- Task details -
Give back the lines below exactly, but do not include any pictures.

- Given records -
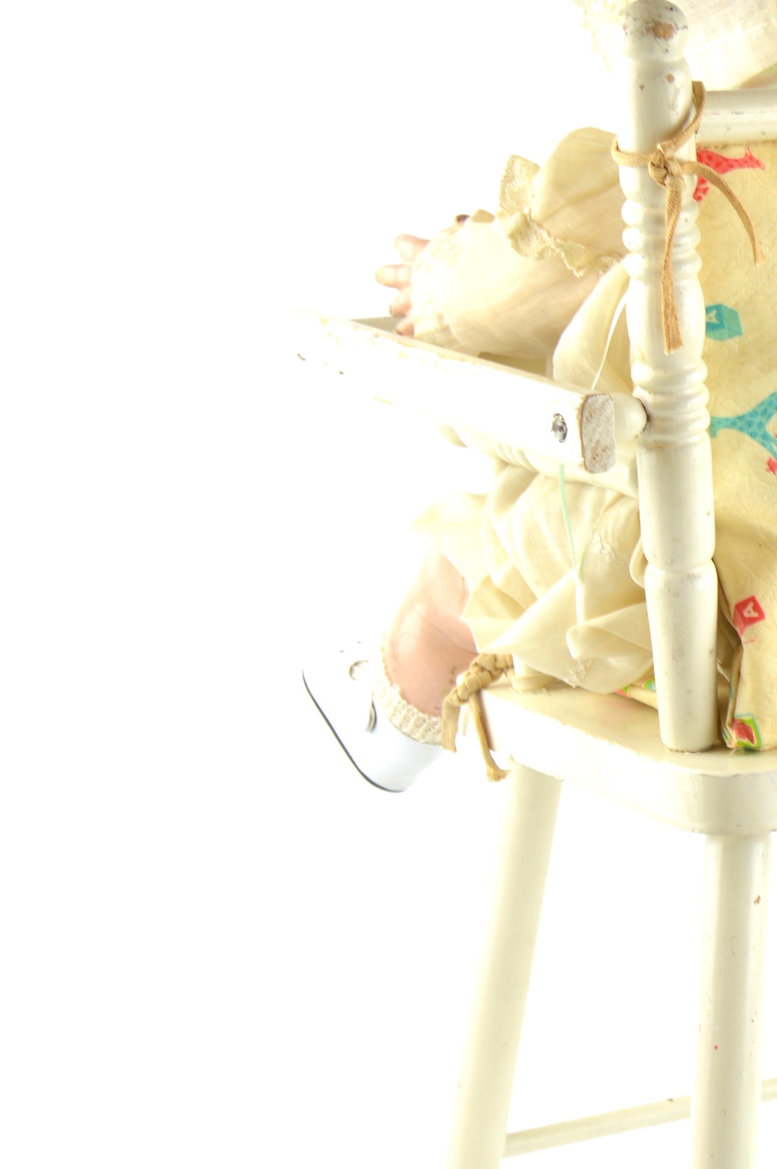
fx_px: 2822
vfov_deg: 23.3
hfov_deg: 15.4
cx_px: 800
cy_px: 720
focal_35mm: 87
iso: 100
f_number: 6.3
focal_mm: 26
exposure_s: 1/25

- Output -
fx_px: 2822
vfov_deg: 23.3
hfov_deg: 15.4
cx_px: 800
cy_px: 720
focal_35mm: 87
iso: 100
f_number: 6.3
focal_mm: 26
exposure_s: 1/25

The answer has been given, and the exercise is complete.